• **GOAL OF THE EXERCISE**
All of the data, from the first line to the last, should be reproduced without alteration.

• **LISTED RECORDS**
-----

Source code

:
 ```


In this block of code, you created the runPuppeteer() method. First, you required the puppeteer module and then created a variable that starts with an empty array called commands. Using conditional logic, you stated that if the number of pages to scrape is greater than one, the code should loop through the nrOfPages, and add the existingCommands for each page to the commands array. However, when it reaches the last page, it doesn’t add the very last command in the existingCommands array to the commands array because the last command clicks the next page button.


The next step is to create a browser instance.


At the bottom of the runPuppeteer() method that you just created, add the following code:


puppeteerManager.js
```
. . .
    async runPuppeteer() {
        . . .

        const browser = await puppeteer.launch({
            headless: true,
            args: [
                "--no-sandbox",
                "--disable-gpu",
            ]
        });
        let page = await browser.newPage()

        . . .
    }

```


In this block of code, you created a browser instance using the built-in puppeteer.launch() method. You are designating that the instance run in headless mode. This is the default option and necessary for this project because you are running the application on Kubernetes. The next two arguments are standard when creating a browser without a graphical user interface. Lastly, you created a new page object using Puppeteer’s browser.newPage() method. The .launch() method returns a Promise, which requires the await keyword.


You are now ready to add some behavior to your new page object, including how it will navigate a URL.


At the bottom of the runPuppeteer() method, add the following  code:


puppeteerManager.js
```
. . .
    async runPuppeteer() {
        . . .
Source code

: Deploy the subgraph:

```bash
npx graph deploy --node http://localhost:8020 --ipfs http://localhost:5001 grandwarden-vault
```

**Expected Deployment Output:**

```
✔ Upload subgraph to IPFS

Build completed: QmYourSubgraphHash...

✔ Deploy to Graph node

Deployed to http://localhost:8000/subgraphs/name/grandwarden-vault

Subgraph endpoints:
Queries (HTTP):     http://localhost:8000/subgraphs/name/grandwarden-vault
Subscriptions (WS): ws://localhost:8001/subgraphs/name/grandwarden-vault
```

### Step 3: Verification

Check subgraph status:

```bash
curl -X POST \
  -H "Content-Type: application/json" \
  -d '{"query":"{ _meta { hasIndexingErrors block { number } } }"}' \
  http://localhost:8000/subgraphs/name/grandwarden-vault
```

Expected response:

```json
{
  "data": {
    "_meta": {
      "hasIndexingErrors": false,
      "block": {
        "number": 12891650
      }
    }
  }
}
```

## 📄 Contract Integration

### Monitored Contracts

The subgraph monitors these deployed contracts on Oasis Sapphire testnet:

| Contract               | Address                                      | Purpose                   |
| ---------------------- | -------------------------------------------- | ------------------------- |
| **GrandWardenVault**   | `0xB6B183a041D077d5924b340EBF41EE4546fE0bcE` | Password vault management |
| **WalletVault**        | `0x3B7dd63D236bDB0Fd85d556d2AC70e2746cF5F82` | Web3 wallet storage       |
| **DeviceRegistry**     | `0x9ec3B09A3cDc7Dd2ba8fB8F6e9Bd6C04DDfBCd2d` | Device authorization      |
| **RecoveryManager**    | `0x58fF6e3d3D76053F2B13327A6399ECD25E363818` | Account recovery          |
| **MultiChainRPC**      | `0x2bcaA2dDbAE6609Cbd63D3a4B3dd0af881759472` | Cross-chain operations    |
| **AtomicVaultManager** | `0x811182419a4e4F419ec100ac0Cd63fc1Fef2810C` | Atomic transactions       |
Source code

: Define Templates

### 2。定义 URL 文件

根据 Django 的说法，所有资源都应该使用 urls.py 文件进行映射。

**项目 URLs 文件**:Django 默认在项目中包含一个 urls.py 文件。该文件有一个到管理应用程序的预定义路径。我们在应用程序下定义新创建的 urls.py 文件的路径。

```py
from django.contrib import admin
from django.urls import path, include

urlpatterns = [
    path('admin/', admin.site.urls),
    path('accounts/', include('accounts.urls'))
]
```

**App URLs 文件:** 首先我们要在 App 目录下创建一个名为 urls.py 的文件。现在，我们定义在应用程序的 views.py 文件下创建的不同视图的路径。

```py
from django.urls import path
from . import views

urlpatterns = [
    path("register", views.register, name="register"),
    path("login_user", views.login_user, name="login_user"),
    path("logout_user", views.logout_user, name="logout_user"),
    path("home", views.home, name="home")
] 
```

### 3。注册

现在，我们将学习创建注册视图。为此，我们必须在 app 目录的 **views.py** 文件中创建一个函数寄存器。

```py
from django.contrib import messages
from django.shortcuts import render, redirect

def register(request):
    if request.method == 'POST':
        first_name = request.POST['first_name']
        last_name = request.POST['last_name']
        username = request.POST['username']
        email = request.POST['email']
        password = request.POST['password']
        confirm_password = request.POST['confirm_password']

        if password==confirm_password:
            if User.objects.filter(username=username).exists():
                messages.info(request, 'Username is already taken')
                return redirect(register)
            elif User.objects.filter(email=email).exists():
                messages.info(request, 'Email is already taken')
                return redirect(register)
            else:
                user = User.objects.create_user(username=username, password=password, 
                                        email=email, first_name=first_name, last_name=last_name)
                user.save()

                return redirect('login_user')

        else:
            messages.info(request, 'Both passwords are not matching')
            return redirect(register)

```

-----

• **EXERCISE SOLUTION**
Source code

:
 ```


In this block of code, you created the runPuppeteer() method. First, you required the puppeteer module and then created a variable that starts with an empty array called commands. Using conditional logic, you stated that if the number of pages to scrape is greater than one, the code should loop through the nrOfPages, and add the existingCommands for each page to the commands array. However, when it reaches the last page, it doesn’t add the very last command in the existingCommands array to the commands array because the last command clicks the next page button.


The next step is to create a browser instance.


At the bottom of the runPuppeteer() method that you just created, add the following code:


puppeteerManager.js
```
. . .
    async runPuppeteer() {
        . . .

        const browser = await puppeteer.launch({
            headless: true,
            args: [
                "--no-sandbox",
                "--disable-gpu",
            ]
        });
        let page = await browser.newPage()

        . . .
    }

```


In this block of code, you created a browser instance using the built-in puppeteer.launch() method. You are designating that the instance run in headless mode. This is the default option and necessary for this project because you are running the application on Kubernetes. The next two arguments are standard when creating a browser without a graphical user interface. Lastly, you created a new page object using Puppeteer’s browser.newPage() method. The .launch() method returns a Promise, which requires the await keyword.


You are now ready to add some behavior to your new page object, including how it will navigate a URL.


At the bottom of the runPuppeteer() method, add the following  code:


puppeteerManager.js
```
. . .
    async runPuppeteer() {
        . . .
Source code

: Deploy the subgraph:

```bash
npx graph deploy --node http://localhost:8020 --ipfs http://localhost:5001 grandwarden-vault
```

**Expected Deployment Output:**

```
✔ Upload subgraph to IPFS

Build completed: QmYourSubgraphHash...

✔ Deploy to Graph node

Deployed to http://localhost:8000/subgraphs/name/grandwarden-vault

Subgraph endpoints:
Queries (HTTP):     http://localhost:8000/subgraphs/name/grandwarden-vault
Subscriptions (WS): ws://localhost:8001/subgraphs/name/grandwarden-vault
```

### Step 3: Verification

Check subgraph status:

```bash
curl -X POST \
  -H "Content-Type: application/json" \
  -d '{"query":"{ _meta { hasIndexingErrors block { number } } }"}' \
  http://localhost:8000/subgraphs/name/grandwarden-vault
```

Expected response:

```json
{
  "data": {
    "_meta": {
      "hasIndexingErrors": false,
      "block": {
        "number": 12891650
      }
    }
  }
}
```

## 📄 Contract Integration

### Monitored Contracts

The subgraph monitors these deployed contracts on Oasis Sapphire testnet:

| Contract               | Address                                      | Purpose                   |
| ---------------------- | -------------------------------------------- | ------------------------- |
| **GrandWardenVault**   | `0xB6B183a041D077d5924b340EBF41EE4546fE0bcE` | Password vault management |
| **WalletVault**        | `0x3B7dd63D236bDB0Fd85d556d2AC70e2746cF5F82` | Web3 wallet storage       |
| **DeviceRegistry**     | `0x9ec3B09A3cDc7Dd2ba8fB8F6e9Bd6C04DDfBCd2d` | Device authorization      |
| **RecoveryManager**    | `0x58fF6e3d3D76053F2B13327A6399ECD25E363818` | Account recovery          |
| **MultiChainRPC**      | `0x2bcaA2dDbAE6609Cbd63D3a4B3dd0af881759472` | Cross-chain operations    |
| **AtomicVaultManager** | `0x811182419a4e4F419ec100ac0Cd63fc1Fef2810C` | Atomic transactions       |
Source code

: Define Templates

### 2。定义 URL 文件

根据 Django 的说法，所有资源都应该使用 urls.py 文件进行映射。

**项目 URLs 文件**:Django 默认在项目中包含一个 urls.py 文件。该文件有一个到管理应用程序的预定义路径。我们在应用程序下定义新创建的 urls.py 文件的路径。

```py
from django.contrib import admin
from django.urls import path, include

urlpatterns = [
    path('admin/', admin.site.urls),
    path('accounts/', include('accounts.urls'))
]
```

**App URLs 文件:** 首先我们要在 App 目录下创建一个名为 urls.py 的文件。现在，我们定义在应用程序的 views.py 文件下创建的不同视图的路径。

```py
from django.urls import path
from . import views

urlpatterns = [
    path("register", views.register, name="register"),
    path("login_user", views.login_user, name="login_user"),
    path("logout_user", views.logout_user, name="logout_user"),
    path("home", views.home, name="home")
] 
```

### 3。注册

现在，我们将学习创建注册视图。为此，我们必须在 app 目录的 **views.py** 文件中创建一个函数寄存器。

```py
from django.contrib import messages
from django.shortcuts import render, redirect

def register(request):
    if request.method == 'POST':
        first_name = request.POST['first_name']
        last_name = request.POST['last_name']
        username = request.POST['username']
        email = request.POST['email']
        password = request.POST['password']
        confirm_password = request.POST['confirm_password']

        if password==confirm_password:
            if User.objects.filter(username=username).exists():
                messages.info(request, 'Username is already taken')
                return redirect(register)
            elif User.objects.filter(email=email).exists():
                messages.info(request, 'Email is already taken')
                return redirect(register)
            else:
                user = User.objects.create_user(username=username, password=password, 
                                        email=email, first_name=first_name, last_name=last_name)
                user.save()

                return redirect('login_user')

        else:
            messages.info(request, 'Both passwords are not matching')
            return redirect(register)

```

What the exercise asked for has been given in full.